** Extracted material follows **

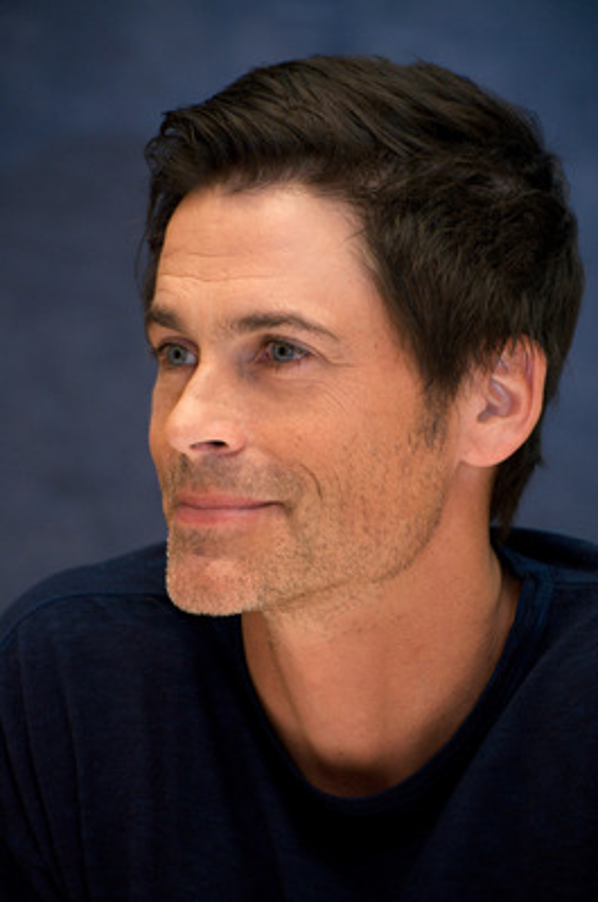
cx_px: 299
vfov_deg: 13.3
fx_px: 3879
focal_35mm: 155
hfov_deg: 8.8
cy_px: 451
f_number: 5.6
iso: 2000
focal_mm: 155
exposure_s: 1/60
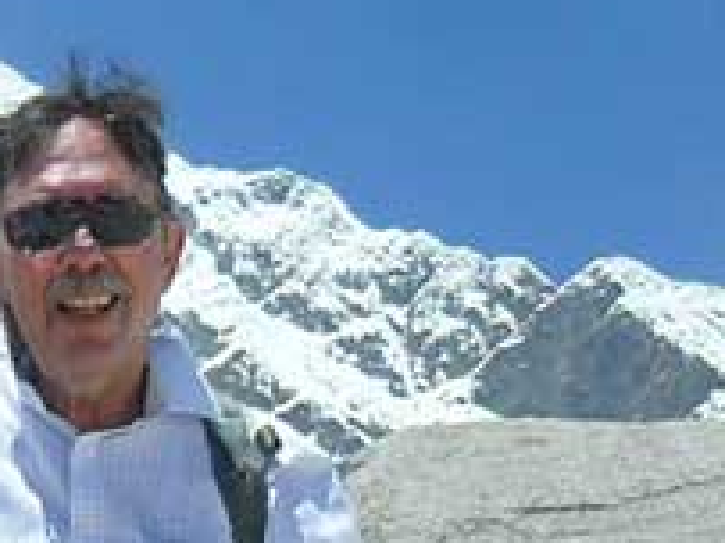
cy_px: 575
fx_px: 1675
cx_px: -82
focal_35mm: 80
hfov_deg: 22.9
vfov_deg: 17.9
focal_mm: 4.9
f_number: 8.9
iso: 100
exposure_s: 1/350
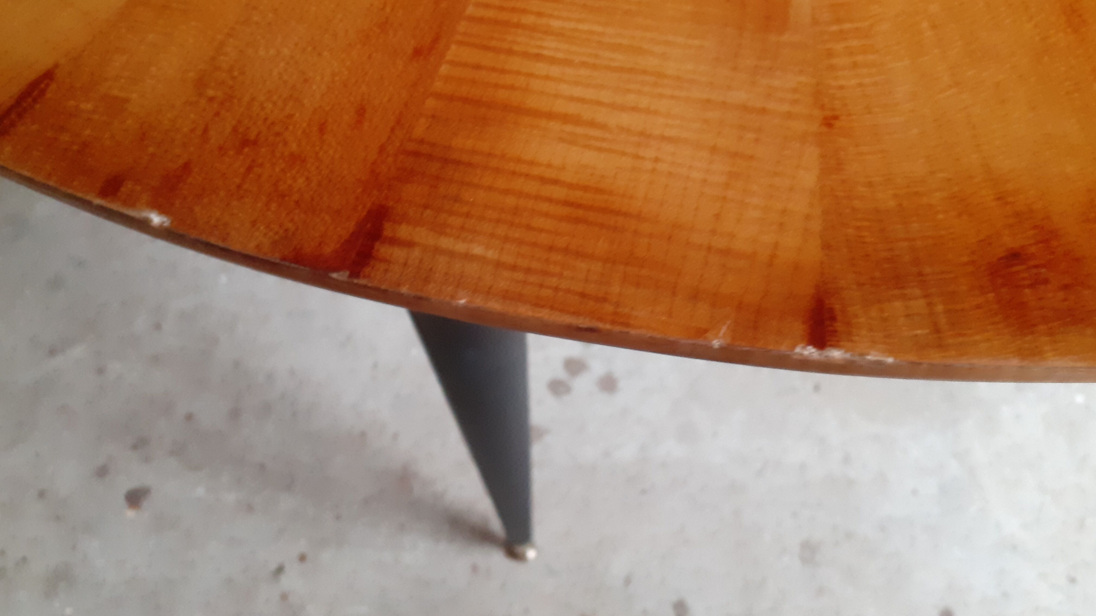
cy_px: 233
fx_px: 872
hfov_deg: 64.3
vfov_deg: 38.7
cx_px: 555
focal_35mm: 30
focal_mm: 3.6
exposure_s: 1/25
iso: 400
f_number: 1.9
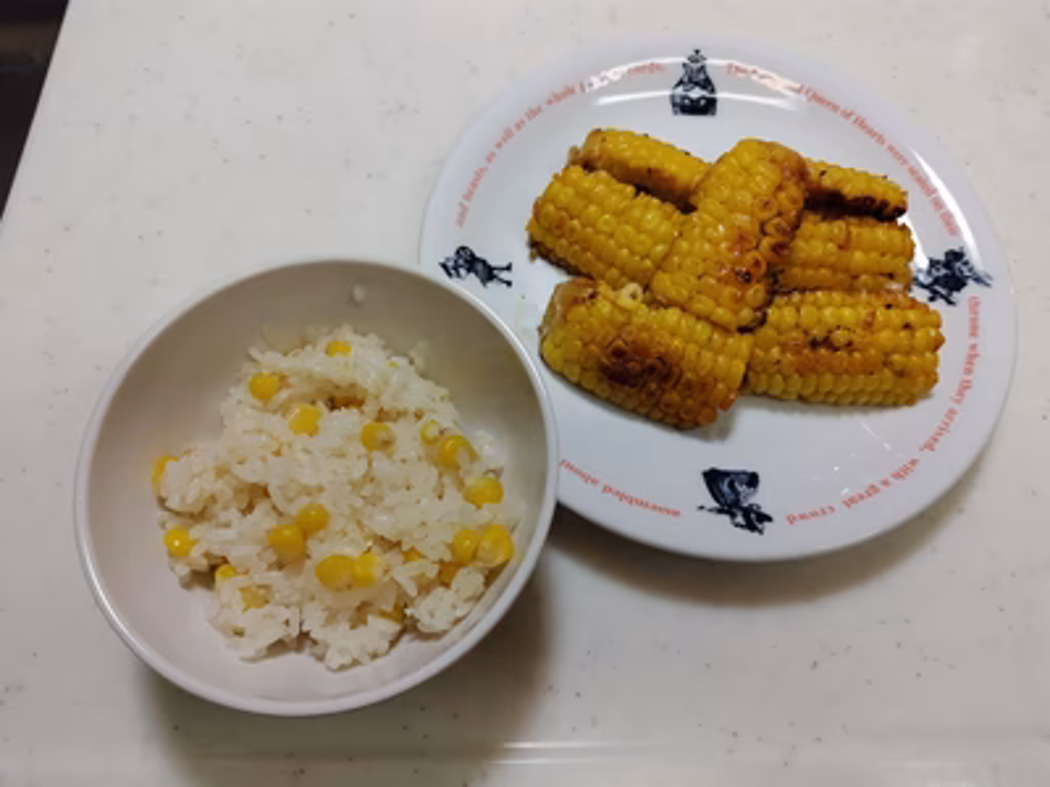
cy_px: 394
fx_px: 698
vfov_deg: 58.9
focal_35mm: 23
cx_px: 525
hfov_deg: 73.9
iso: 203
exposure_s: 1/60
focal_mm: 5.5
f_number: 1.9
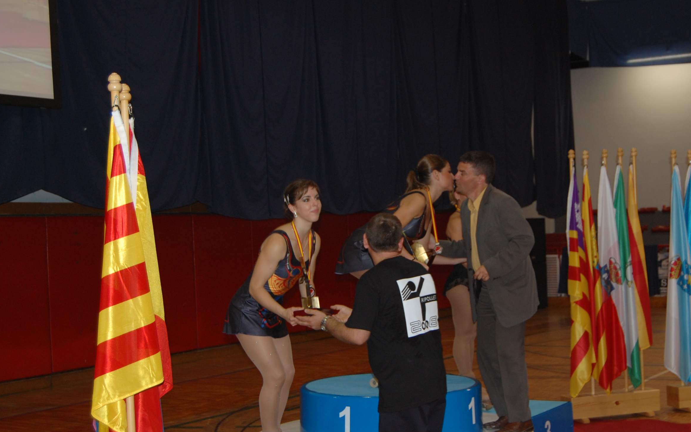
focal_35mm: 59
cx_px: 362
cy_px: 225
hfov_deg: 34.5
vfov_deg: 22.0
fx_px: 1111
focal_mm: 30
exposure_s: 1/60
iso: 400
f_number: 4.2
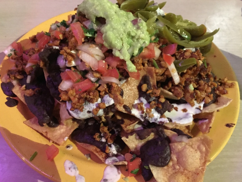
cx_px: 120
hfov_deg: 60.0
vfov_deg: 46.8
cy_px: 90
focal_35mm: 30
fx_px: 210
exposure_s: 1/15
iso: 1250
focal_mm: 4.15
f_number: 2.2
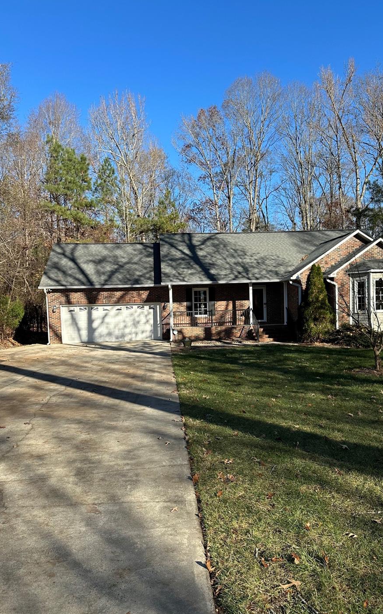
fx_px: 468
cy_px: 330
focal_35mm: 28
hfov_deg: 44.5
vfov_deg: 66.4
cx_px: 210
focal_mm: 6.86
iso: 80
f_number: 1.78
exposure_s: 1/2203
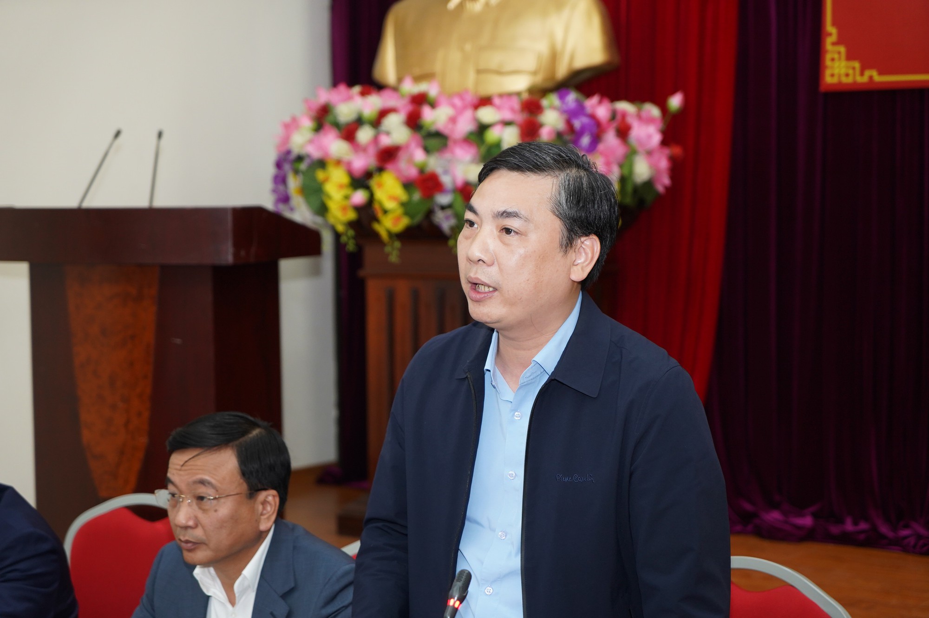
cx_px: 464
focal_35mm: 70
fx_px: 1805
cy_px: 309
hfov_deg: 28.9
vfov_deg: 19.4
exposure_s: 1/100
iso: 1600
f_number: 4
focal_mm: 70
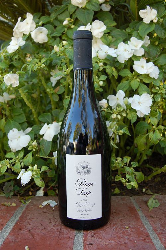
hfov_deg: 34.1
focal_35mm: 39
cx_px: 83
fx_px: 271
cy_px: 125
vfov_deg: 49.6
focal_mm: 26
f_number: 5
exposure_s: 1/100
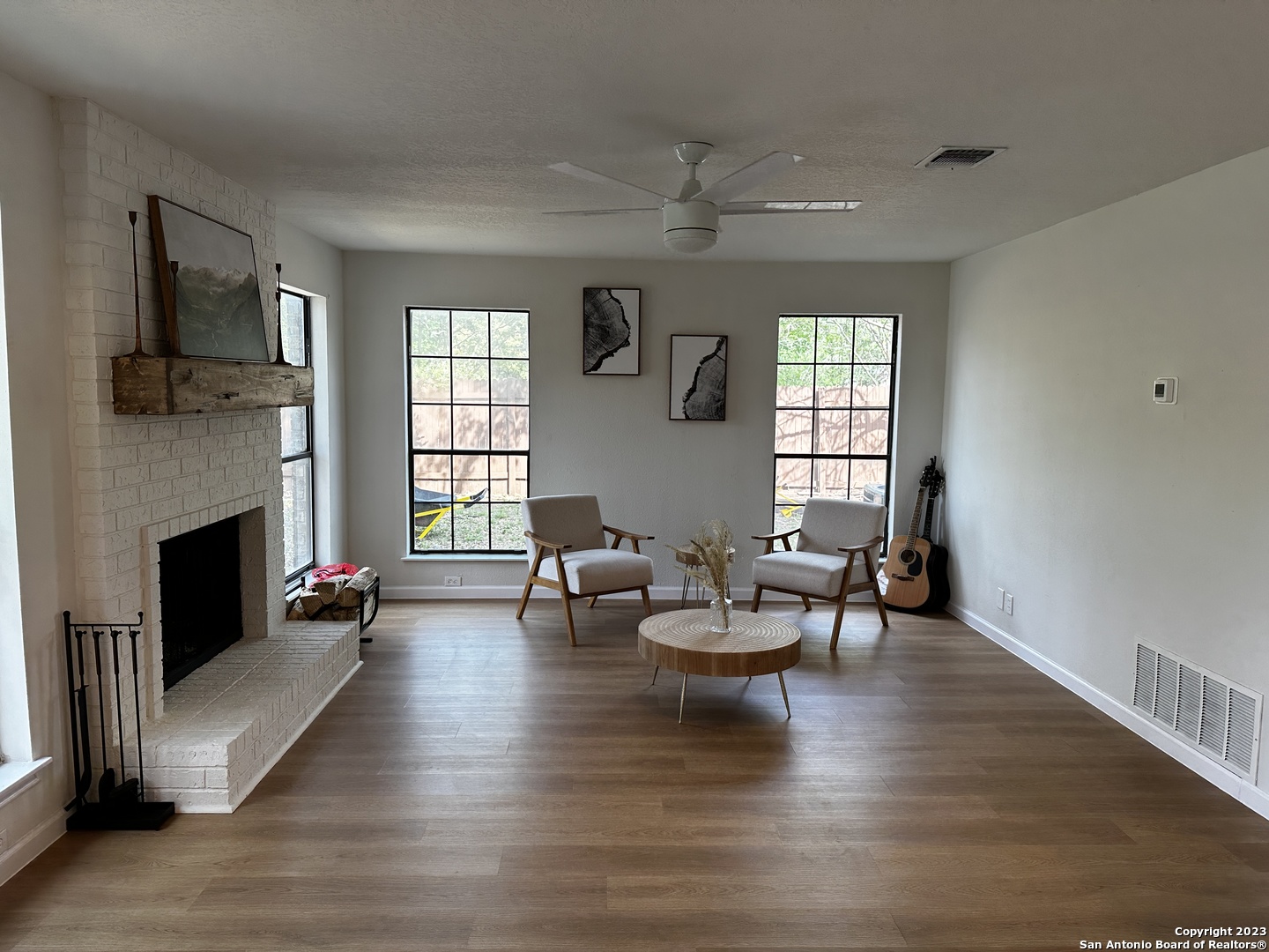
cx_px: 634
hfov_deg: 71.6
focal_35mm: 24
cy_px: 476
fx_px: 880
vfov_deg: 56.8
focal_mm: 6.86
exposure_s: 1/120
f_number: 1.78
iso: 100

** End of Extracted material **

Begin at the line in the entries above that has "hfov_deg: 22.9", stop after the line that has "hfov_deg: 60.0", and output exactly those lines without pictures.

hfov_deg: 22.9
vfov_deg: 17.9
focal_mm: 4.9
f_number: 8.9
iso: 100
exposure_s: 1/350
cy_px: 233
fx_px: 872
hfov_deg: 64.3
vfov_deg: 38.7
cx_px: 555
focal_35mm: 30
focal_mm: 3.6
exposure_s: 1/25
iso: 400
f_number: 1.9
cy_px: 394
fx_px: 698
vfov_deg: 58.9
focal_35mm: 23
cx_px: 525
hfov_deg: 73.9
iso: 203
exposure_s: 1/60
focal_mm: 5.5
f_number: 1.9
focal_35mm: 59
cx_px: 362
cy_px: 225
hfov_deg: 34.5
vfov_deg: 22.0
fx_px: 1111
focal_mm: 30
exposure_s: 1/60
iso: 400
f_number: 4.2
cx_px: 120
hfov_deg: 60.0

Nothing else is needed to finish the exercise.